I thought of the voice I still heard in the night.

Past and future. Both just as unbearable as the present.

So I decided to run away.

I needed time to think, I decided feverishly as I threw clothes into a suitcase. I needed time to plan. I needed time to – and I never really got the chance to figure out what I needed. Richard came home from class, tired, stressed out from carrying twenty-one hours, and, unfortunately for the rest of our lives together, he did not read my mind. Instead, he nearly fell over the suitcase by the door as I sat at his desk, trying to pen a note to him.

If he was upset when I announced that I had to get away for a few days, he masked it well. I look back, and I realize that, as things had disintegrated between us, he had learned to shutter his emotions.
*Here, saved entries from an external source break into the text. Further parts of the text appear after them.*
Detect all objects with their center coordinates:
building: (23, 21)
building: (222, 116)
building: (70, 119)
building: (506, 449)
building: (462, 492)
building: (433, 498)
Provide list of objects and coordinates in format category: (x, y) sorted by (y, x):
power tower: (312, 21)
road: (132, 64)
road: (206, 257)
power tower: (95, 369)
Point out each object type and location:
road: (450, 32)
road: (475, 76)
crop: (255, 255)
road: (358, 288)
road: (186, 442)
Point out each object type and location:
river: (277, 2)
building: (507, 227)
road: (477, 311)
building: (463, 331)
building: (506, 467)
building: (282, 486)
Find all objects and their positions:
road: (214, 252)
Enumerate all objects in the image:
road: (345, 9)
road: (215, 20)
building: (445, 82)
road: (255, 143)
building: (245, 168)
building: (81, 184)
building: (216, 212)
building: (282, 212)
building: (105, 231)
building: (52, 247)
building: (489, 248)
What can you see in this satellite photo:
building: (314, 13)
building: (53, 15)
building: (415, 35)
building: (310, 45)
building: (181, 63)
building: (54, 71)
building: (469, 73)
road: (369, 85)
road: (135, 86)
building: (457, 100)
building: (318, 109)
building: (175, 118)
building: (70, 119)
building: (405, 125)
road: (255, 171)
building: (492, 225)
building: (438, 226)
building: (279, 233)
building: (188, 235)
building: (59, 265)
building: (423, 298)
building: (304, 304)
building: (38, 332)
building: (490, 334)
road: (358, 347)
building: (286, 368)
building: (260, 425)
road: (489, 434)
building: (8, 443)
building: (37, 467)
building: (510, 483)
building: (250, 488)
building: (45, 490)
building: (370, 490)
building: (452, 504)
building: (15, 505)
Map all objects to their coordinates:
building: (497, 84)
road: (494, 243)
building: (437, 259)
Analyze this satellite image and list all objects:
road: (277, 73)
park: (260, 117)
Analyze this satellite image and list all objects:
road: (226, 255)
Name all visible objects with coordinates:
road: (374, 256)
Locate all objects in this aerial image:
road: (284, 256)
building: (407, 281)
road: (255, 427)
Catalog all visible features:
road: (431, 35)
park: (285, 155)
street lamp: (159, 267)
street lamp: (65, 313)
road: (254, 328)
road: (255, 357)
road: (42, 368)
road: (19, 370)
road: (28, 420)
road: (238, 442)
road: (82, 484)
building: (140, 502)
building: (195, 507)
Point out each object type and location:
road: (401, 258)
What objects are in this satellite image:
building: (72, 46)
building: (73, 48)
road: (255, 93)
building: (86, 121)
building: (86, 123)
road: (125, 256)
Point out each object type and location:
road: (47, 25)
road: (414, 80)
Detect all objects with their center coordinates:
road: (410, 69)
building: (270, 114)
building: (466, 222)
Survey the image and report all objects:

He wasn’t the boy I had married.

And, somehow, that strange calmness of his provoked everything that followed.

I thought that he had no idea that I was pregnant, but he proved me wrong.

“Is running away going to help the baby?” he asked quietly, so quietly that at first I thought I had imagined it.

“What baby?” But I’ve always been a terrible liar, and I knew the shock of his words showed on my face.

“The baby you bought the pregnancy test for yesterday,” he said, and I cursed myself for not hiding that stupid box any better than I had. I should have dumped it at school. “The baby that has you acting like a terrified rabbit. That baby, Diana.”